Data listing:

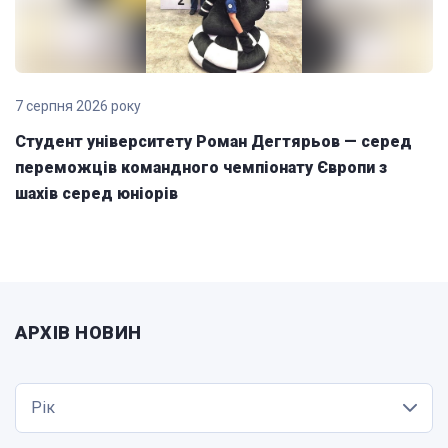
7 серпня 2026 року
Студент університету Роман Дегтярьов — серед
переможців командного чемпіонату Європи з
шахів серед юніорів
АРХІВ НОВИН
Рік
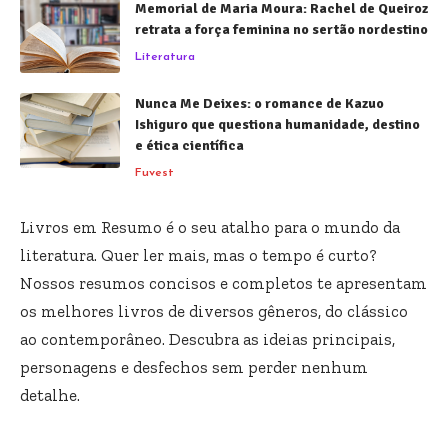
Memorial de Maria Moura: Rachel de Queiroz
retrata a força feminina no sertão nordestino
Literatura
Nunca Me Deixes: o romance de Kazuo
Ishiguro que questiona humanidade, destino
e ética científica
Fuvest
Livros em Resumo é o seu atalho para o mundo da
literatura. Quer ler mais, mas o tempo é curto?
Nossos resumos concisos e completos te apresentam
os melhores livros de diversos gêneros, do clássico
ao contemporâneo. Descubra as ideias principais,
personagens e desfechos sem perder nenhum
detalhe.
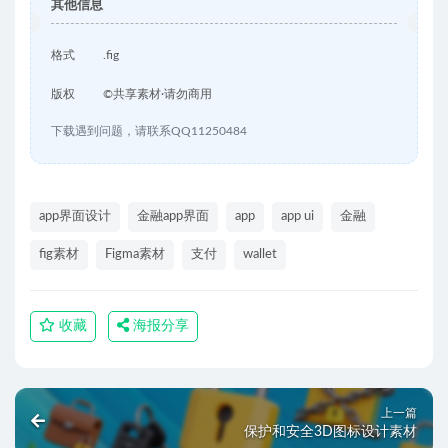
其他信息
格式
.fig
版权
©共享素材·请勿商用
下载遇到问题，请联系QQ11250484
app界面设计
金融app界面
app
app ui
金融
fig素材
Figma素材
支付
wallet
收藏
海报分享
上一篇
保护和安全3D图标设计素材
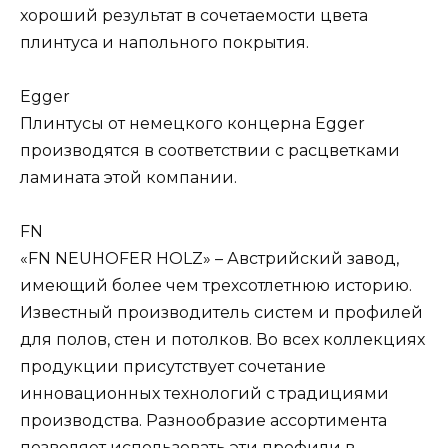
хороший результат в сочетаемости цвета
плинтуса и напольного покрытия.
Egger
Плинтусы от немецкого концерна Egger
производятся в соответствии с расцветками
ламината этой компании.
FN
«FN NEUHOFER HOLZ» – Австрийский завод,
имеющий более чем трехсотлетнюю историю.
Известный производитель систем и профилей
для полов, стен и потолков. Во всех коллекциях
продукции присутствует сочетание
инновационных технологий с традициями
производства. Разнообразие ассортимента
позволяет использовать эти профили в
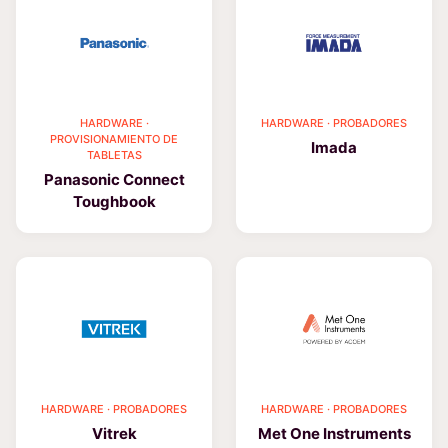
HARDWARE ·
HARDWARE · PROBADORES
PROVISIONAMIENTO DE
Imada
TABLETAS
Panasonic Connect
Toughbook
HARDWARE · PROBADORES
HARDWARE · PROBADORES
Vitrek
Met One Instruments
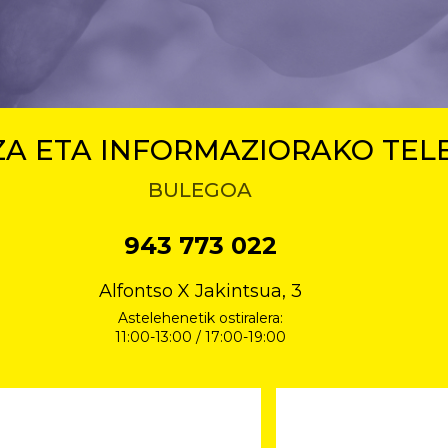
A ETA INFORMAZIORAKO TE
BULEGOA
943 773 022
Alfontso X Jakintsua, 3
Astelehenetik ostiralera:
11:00-13:00 / 17:00-19:00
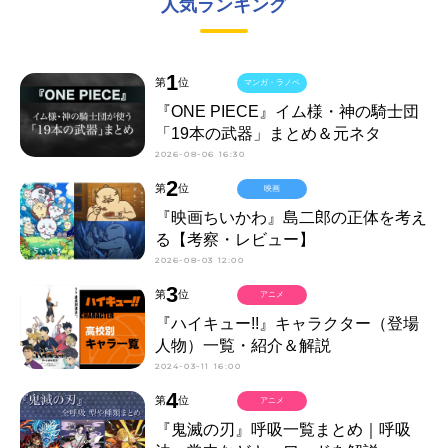
人気ランキング
1
第
位
マンガ・ラノベ
『ONE PIECE』イム様・神の騎士団
「19本の武器」まとめ＆元ネタ
2026-08-06 16:30
2
第
位
映画
『映画ちいかわ』島二郎の正体を考え
る【考察・レビュー】
2026-08-03 12:00
3
第
位
アニメ
『ハイキュー!!』キャラクター（登場
人物）一覧・紹介＆解説
2024-03-11 16:00
4
第
位
アニメ
『鬼滅の刃』呼吸一覧まとめ｜呼吸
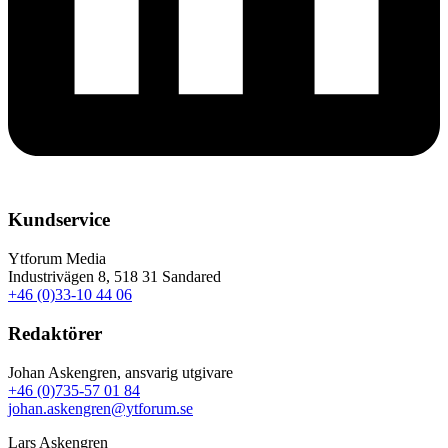
Kundservice
Ytforum Media
Industrivägen 8, 518 31 Sandared
+46 (0)33-10 44 06
Redaktörer
Johan Askengren, ansvarig utgivare
+46 (0)735-57 01 84
johan.askengren@ytforum.se
Lars Askengren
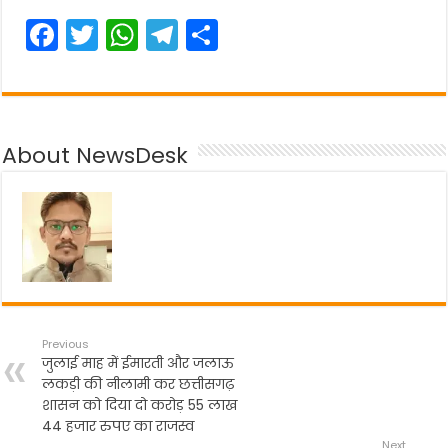
F
T
W
T
S
a
w
h
el
h
c
itt
a
e
ar
e
er
ts
gr
e
About NewsDesk
b
A
a
o
p
m
o
p
k
Previous
जुलाई माह में ईमारती और जलाऊ
लकड़ी की नीलामी कर छत्तीसगढ़
शासन को दिया दो करोड़ 55 लाख
44 हजार रुपए का राजस्व
Next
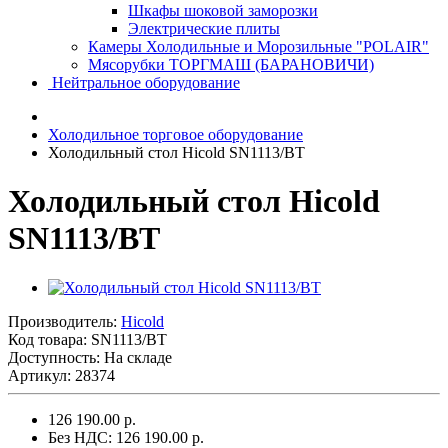
Шкафы шоковой заморозки
Электрические плиты
Камеры Холодильные и Морозильные "POLAIR"
Мясорубки ТОРГМАШ (БАРАНОВИЧИ)
Нейтральное оборудование
Холодильное торговое оборудование
Холодильный стол Hicold SN1113/BT
Холодильный стол Hicold
SN1113/BT
Производитель:
Hicold
Код товара:
SN1113/BT
Доступность: На складе
Артикул: 28374
126 190.00 р.
Без НДС: 126 190.00 р.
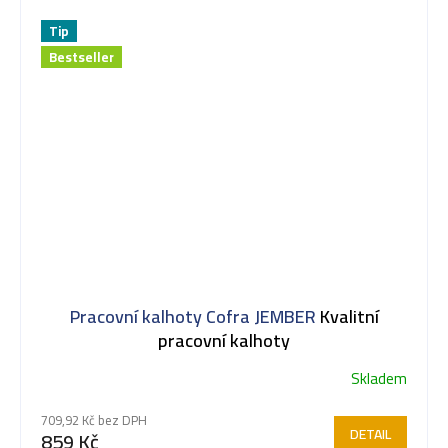
Tip
Bestseller
Pracovní kalhoty Cofra JEMBER
Kvalitní
pracovní kalhoty
Skladem
Průměrné
hodnocení
709,92 Kč bez DPH
produktu
DETAIL
859 Kč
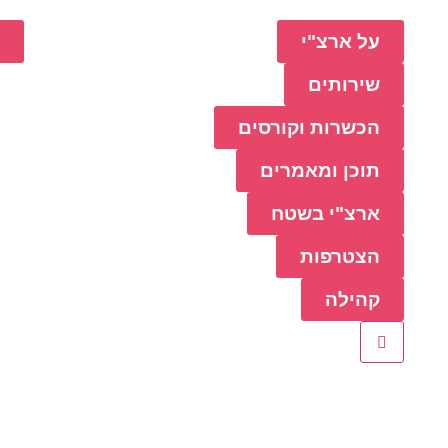
על ארצ"י
כ
שירותים
הכשרות וקורסים
תוכן ומאמרים
ארצ"י בשטח
הצטרפות
קהילה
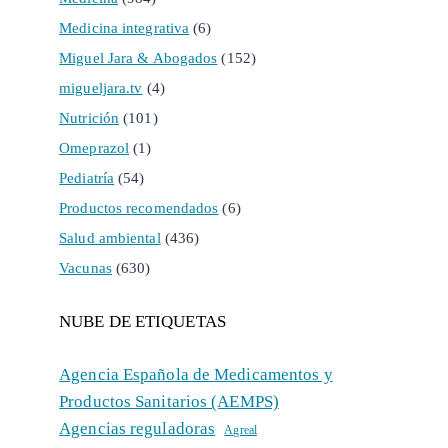
Medicina integrativa
(6)
Miguel Jara & Abogados
(152)
migueljara.tv
(4)
Nutrición
(101)
Omeprazol
(1)
Pediatría
(54)
Productos recomendados
(6)
Salud ambiental
(436)
Vacunas
(630)
NUBE DE ETIQUETAS
Agencia Española de Medicamentos y
Productos Sanitarios (AEMPS)
Agencias reguladoras
Agreal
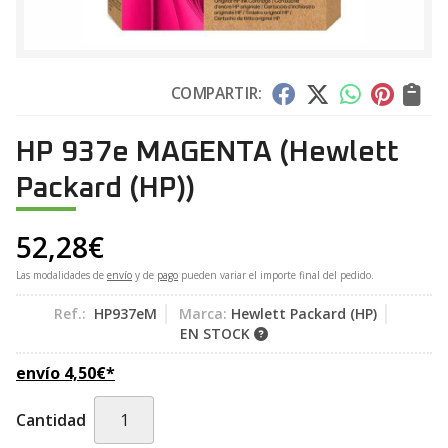
COMPARTIR:
HP 937e MAGENTA
(Hewlett
Packard (HP))
52,28
€
Las modalidades de
envío
y de
pago
pueden variar el importe final del pedido.
Ref.:
HP937eM
Marca:
Hewlett Packard (HP)
EN STOCK
envío
4,50
€
*
Cantidad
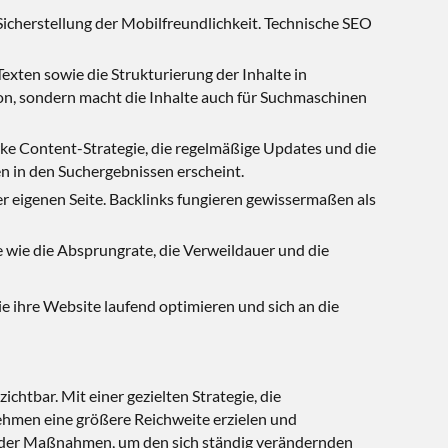
Sicherstellung der Mobilfreundlichkeit. Technische SEO
exten sowie die Strukturierung der Inhalte in
ion, sondern macht die Inhalte auch für Suchmaschinen
rke Content-Strategie, die regelmäßige Updates und die
en in den Suchergebnissen erscheint.
r eigenen Seite. Backlinks fungieren gewissermaßen als
wie die Absprungrate, die Verweildauer und die
e ihre Website laufend optimieren und sich an die
htbar. Mit einer gezielten Strategie, die
hmen eine größere Reichweite erzielen und
ng der Maßnahmen, um den sich ständig verändernden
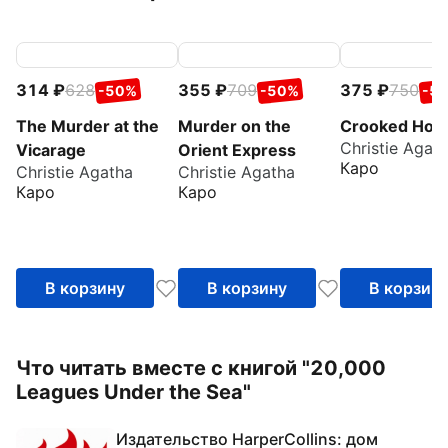
314
628
355
709
375
750
-50%
-50%
-5
The Murder at the
Murder on the
Crooked Hou
Christie Agat
Vicarage
Orient Express
Каро
Christie Agatha
Christie Agatha
Каро
Каро
В корзину
В корзину
В корзин
Что читать вместе с книгой "20,000
Leagues Under the Sea"
Издательство HarperCollins: дом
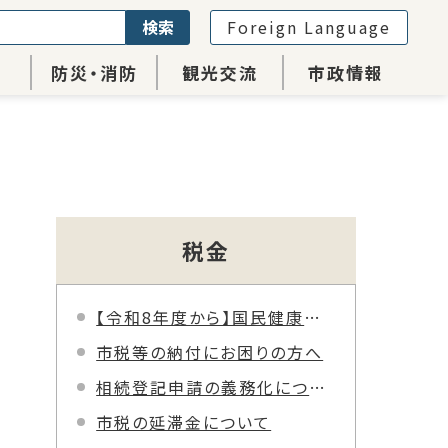
検索
Foreign Language
防災・消防
観光交流
市政情報
税金
【令和8年度から】国民健康保険税の税率などが変わります
市税等の納付にお困りの方へ
相続登記申請の義務化について
市税の延滞金について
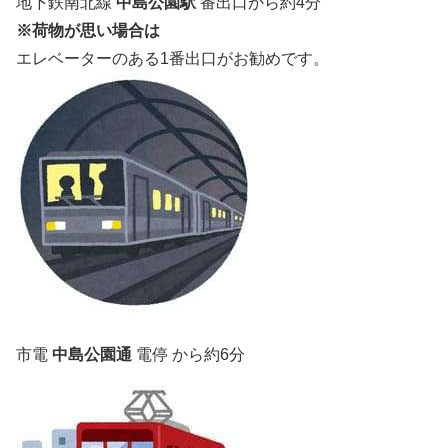
地下鉄南北線
中島公園駅
番出口から約4分
※荷物が思い場合は
エレベーターのある1番出口がお勧めです。
市電
中島公園通
電停 から約6分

Requirement: Copy all of the lines above word for word, leaving out the pictures.

Problem solution:
7 серпня 2026 року
Студент університету Роман Дегтярьов — серед
переможців командного чемпіонату Європи з
шахів серед юніорів
АРХІВ НОВИН
Рік
Memorial de Maria Moura: Rachel de Queiroz
retrata a força feminina no sertão nordestino
Literatura
Nunca Me Deixes: o romance de Kazuo
Ishiguro que questiona humanidade, destino
e ética científica
Fuvest
Livros em Resumo é o seu atalho para o mundo da
literatura. Quer ler mais, mas o tempo é curto?
Nossos resumos concisos e completos te apresentam
os melhores livros de diversos gêneros, do clássico
ao contemporâneo. Descubra as ideias principais,
personagens e desfechos sem perder nenhum
detalhe.
其他信息
格式
.fig
版权
©共享素材·请勿商用
下载遇到问题，请联系QQ11250484
app界面设计
金融app界面
app
app ui
金融
fig素材
Figma素材
支付
wallet
收藏
海报分享
上一篇
保护和安全3D图标设计素材
хороший результат в сочетаемости цвета
плинтуса и напольного покрытия.
Egger
Плинтусы от немецкого концерна Egger
производятся в соответствии с расцветками
ламината этой компании.
FN
«FN NEUHOFER HOLZ» – Австрийский завод,
имеющий более чем трехсотлетнюю историю.
Известный производитель систем и профилей
для полов, стен и потолков. Во всех коллекциях
продукции присутствует сочетание
инновационных технологий с традициями
производства. Разнообразие ассортимента
позволяет использовать эти профили в
HARDWARE ·
HARDWARE · PROBADORES
PROVISIONAMIENTO DE
Imada
TABLETAS
Panasonic Connect
Toughbook
HARDWARE · PROBADORES
HARDWARE · PROBADORES
Vitrek
Met One Instruments
A ETA INFORMAZIORAKO TE
BULEGOA
943 773 022
Alfontso X Jakintsua, 3
Astelehenetik ostiralera:
11:00-13:00 / 17:00-19:00
人気ランキング
1
第
位
マンガ・ラノベ
『ONE PIECE』イム様・神の騎士団
「19本の武器」まとめ＆元ネタ
2026-08-06 16:30
2
第
位
映画
『映画ちいかわ』島二郎の正体を考え
る【考察・レビュー】
2026-08-03 12:00
3
第
位
アニメ
『ハイキュー!!』キャラクター（登場
人物）一覧・紹介＆解説
2024-03-11 16:00
4
第
位
アニメ
『鬼滅の刃』呼吸一覧まとめ｜呼吸
Kundservice
Ytforum Media
Industrivägen 8, 518 31 Sandared
+46 (0)33-10 44 06
Redaktörer
Johan Askengren, ansvarig utgivare
+46 (0)735-57 01 84
johan.askengren@ytforum.se
Lars Askengren
F
T
W
T
S
a
w
h
el
h
c
itt
a
e
ar
e
er
ts
gr
e
About NewsDesk
b
A
a
o
p
m
o
p
k
Previous
जुलाई माह में ईमारती और जलाऊ
लकड़ी की नीलामी कर छत्तीसगढ़
शासन को दिया दो करोड़ 55 लाख
44 हजार रुपए का राजस्व
Next
Шкафы шоковой заморозки
Электрические плиты
Камеры Холодильные и Морозильные "POLAIR"
Мясорубки ТОРГМАШ (БАРАНОВИЧИ)
Нейтральное оборудование
Холодильное торговое оборудование
Холодильный стол Hicold SN1113/BT
Холодильный стол Hicold
SN1113/BT
Производитель:
Hicold
Код товара:
SN1113/BT
Доступность: На складе
Артикул: 28374
126 190.00 р.
Без НДС: 126 190.00 р.
Tip
Bestseller
Pracovní kalhoty Cofra JEMBER
Kvalitní
pracovní kalhoty
Skladem
Průměrné
hodnocení
709,92 Kč bez DPH
produktu
DETAIL
859 Kč
על ארצ"י
כ
שירותים
הכשרות וקורסים
תוכן ומאמרים
ארצ"י בשטח
הצטרפות
קהילה
Medicina integrativa
(6)
Miguel Jara & Abogados
(152)
migueljara.tv
(4)
Nutrición
(101)
Omeprazol
(1)
Pediatría
(54)
Productos recomendados
(6)
Salud ambiental
(436)
Vacunas
(630)
NUBE DE ETIQUETAS
Agencia Española de Medicamentos y
Productos Sanitarios (AEMPS)
Agencias reguladoras
Agreal
COMPARTIR:
HP 937e MAGENTA
(Hewlett
Packard (HP))
52,28
€
Las modalidades de
envío
y de
pago
pueden variar el importe final del pedido.
Ref.:
HP937eM
Marca:
Hewlett Packard (HP)
EN STOCK
envío
4,50
€
*
Cantidad
Sicherstellung der Mobilfreundlichkeit. Technische SEO
exten sowie die Strukturierung der Inhalte in
ion, sondern macht die Inhalte auch für Suchmaschinen
rke Content-Strategie, die regelmäßige Updates und die
en in den Suchergebnissen erscheint.
r eigenen Seite. Backlinks fungieren gewissermaßen als
wie die Absprungrate, die Verweildauer und die
e ihre Website laufend optimieren und sich an die
htbar. Mit einer gezielten Strategie, die
hmen eine größere Reichweite erzielen und
ng der Maßnahmen, um den sich ständig verändernden
314
628
355
709
375
750
-50%
-50%
-5
The Murder at the
Murder on the
Crooked Hou
Christie Agat
Vicarage
Orient Express
Каро
Christie Agatha
Christie Agatha
Каро
Каро
В корзину
В корзину
В корзин
Что читать вместе с книгой "20,000
Leagues Under the Sea"
Издательство HarperCollins: дом
検索
Foreign Language
防災・消防
観光交流
市政情報
税金
【令和8年度から】国民健康保険税の税率などが変わります
市税等の納付にお困りの方へ
相続登記申請の義務化について
市税の延滞金について
地下鉄南北線
中島公園駅
番出口から約4分
※荷物が思い場合は
エレベーターのある1番出口がお勧めです。
市電
中島公園通
電停 から約6分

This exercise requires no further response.